The directors are responsible for the maintenance and integrity of the Company's website. Legislation in the United Kingdom
governing the preparation and dissemination of financial statements differs from legislation in other jurisdictions.
The directors confirm that, to the best of their knowledge:
· the financial statements, prepared in accordance with International Financial Reporting Standards as adopted by the
European Union, give a true and fair view of the assets, liabilities, financial position and profit or loss of the Company
and of the Group taken as a whole;
· the Directors' Report, including those other sections of the Annual Report incorporated by reference, comprises a
management report for the purposes of the Disclosure and Transparency Rules, which includes a fair review of the
development and performance of the business and the position of the Company and the undertakings included in the
consolidation taken as a whole, together with a description of the principal risks and uncertainties that they face; and
· the Annual Report, taken as a whole is fair, balanced and understandable and provides the information necessary for
shareholders to assess the Group's performance, business model and strategy.

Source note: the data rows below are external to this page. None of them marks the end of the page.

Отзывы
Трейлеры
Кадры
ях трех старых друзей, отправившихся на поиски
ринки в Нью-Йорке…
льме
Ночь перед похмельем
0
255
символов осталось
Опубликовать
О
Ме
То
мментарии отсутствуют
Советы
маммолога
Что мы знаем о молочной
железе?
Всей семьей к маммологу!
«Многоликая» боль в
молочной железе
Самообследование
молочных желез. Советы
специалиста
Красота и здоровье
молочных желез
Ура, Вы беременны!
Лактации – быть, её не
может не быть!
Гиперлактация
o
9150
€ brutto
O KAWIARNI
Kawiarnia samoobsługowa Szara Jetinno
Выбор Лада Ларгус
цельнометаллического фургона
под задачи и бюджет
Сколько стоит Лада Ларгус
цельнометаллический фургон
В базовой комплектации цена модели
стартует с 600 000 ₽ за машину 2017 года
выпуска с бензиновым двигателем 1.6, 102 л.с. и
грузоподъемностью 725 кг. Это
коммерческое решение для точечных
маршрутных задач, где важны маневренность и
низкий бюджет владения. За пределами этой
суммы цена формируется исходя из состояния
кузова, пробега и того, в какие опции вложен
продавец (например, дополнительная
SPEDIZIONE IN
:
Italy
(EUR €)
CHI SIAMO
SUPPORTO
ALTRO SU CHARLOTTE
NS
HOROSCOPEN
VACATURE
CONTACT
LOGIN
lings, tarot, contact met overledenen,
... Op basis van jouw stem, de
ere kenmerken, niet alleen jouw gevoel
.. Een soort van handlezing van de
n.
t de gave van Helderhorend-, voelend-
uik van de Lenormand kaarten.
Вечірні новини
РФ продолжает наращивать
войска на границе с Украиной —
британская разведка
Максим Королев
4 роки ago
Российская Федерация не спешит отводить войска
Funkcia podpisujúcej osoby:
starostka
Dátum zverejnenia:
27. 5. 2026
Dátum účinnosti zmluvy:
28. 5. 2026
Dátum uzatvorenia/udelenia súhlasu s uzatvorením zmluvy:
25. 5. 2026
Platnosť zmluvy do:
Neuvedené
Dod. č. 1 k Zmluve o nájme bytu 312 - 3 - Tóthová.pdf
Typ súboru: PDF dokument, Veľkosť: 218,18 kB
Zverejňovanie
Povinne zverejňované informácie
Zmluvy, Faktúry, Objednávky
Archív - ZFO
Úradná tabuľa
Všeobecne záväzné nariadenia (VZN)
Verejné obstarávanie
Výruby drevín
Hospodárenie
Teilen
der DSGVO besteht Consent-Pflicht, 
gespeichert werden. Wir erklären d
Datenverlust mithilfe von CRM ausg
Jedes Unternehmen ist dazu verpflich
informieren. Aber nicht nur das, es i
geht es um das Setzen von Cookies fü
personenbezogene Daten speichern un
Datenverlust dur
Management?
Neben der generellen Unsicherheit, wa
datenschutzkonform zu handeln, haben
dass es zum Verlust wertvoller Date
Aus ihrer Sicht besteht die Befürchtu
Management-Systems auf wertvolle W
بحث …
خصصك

Approved by the Board of Directors and signed on behalf of the Board.
PANDORA SHARP
Company Secretary
23 November 2016
Board of Directors
R G Dench J A Heron F J Clutterbuck
N S Terrington A K Fletcher H R Tudor
R J Woodman P J N Hartill
The Paragon Group of Companies PLC
PRINCIPAL RISKS AND UNCERTAINTIES
The principal risks to which the Group is exposed and which could impact significantly on its ability to conduct its
business successfully are summarised below.
Category Risk Description
Economic A downturn in the UK's economic performance in light of the Brexit referendum decision to leave the European Union could impact demand for loans, customers' ability to re-pay outstanding balances and security values
Concentration The Group's business plans could be particularly affected by any downturn in the performance of the UK private rented sector and / or further regulatory intervention to control buy-to-let lending.

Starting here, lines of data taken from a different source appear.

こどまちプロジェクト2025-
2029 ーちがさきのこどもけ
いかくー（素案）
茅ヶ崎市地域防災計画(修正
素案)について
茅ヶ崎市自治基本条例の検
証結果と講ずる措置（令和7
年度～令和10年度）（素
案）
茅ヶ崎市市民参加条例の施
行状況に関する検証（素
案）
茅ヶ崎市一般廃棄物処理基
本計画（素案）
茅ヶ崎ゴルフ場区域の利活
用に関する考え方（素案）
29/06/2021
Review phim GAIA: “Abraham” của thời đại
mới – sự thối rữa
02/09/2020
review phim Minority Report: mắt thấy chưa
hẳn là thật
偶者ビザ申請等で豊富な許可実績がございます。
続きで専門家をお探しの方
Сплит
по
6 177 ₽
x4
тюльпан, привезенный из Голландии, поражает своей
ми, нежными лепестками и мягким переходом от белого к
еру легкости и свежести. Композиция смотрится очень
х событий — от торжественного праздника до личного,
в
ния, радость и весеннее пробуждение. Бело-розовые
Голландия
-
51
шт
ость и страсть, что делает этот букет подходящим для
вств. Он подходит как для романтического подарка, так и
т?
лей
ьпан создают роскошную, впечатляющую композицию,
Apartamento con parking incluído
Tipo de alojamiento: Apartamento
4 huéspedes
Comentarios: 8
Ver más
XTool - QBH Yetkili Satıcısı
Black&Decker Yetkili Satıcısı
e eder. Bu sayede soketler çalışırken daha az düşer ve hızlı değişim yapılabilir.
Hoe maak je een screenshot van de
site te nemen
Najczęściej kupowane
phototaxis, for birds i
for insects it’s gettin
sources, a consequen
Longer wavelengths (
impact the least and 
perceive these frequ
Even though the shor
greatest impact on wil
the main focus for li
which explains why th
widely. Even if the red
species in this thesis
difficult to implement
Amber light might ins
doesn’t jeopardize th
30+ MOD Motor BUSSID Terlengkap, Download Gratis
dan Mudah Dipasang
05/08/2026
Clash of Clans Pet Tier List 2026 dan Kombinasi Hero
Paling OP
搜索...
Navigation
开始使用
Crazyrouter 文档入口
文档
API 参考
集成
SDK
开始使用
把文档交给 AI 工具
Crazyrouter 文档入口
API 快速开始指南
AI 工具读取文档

Transition Failure to integrate acquired businesses safely and effectively could adversely affect the Group's business plans and damage its reputation
Customer Failure to target and underwrite lending effectively could result in customers becoming less able to service debt, exposing the Group to credit losses
Counterparty Failure of an institution holding the Group's cash deposits or providing hedging facilities for risk mitigation could expose the Group to loss or liquidity issues
Fair outcomes Failure to deliver appropriate customer outcomes could impact on the Group's reputation and its financial performance
People Failure to attract or retain appropriately skilled key employees at all levels could impact upon the Group's ability to deliver its business plans
Systems The inability of the Group's systems to support its business operations effectively and/or guard against cyber security risks could result in reputational and financial losses.
Regulation Given the highly regulated sectors in which the Group operates, compliance failures or failures to respond effectively to new and emerging regulatory developments could result in reputational damage and financial loss
Funding Increased volatility in wholesale markets could reduce the Group's funding and liquidity options, restricting its ability to lend.
Capital Proposals by the BCBS to change to the capital requirements for lending secured on residential property could have adverse financial implications for the Group
Interest rates Reduction in margins between market lending and borrowing rates or mismatches in the Group balance sheet could impact profits
Pensions The obligation to support the Group's defined benefit pensions plan might deplete resources
The Group has considered and responded to all of these risks, undertaking mitigating actions where required to ensure that
exposures are maintained within risk appetite as far as is practicable.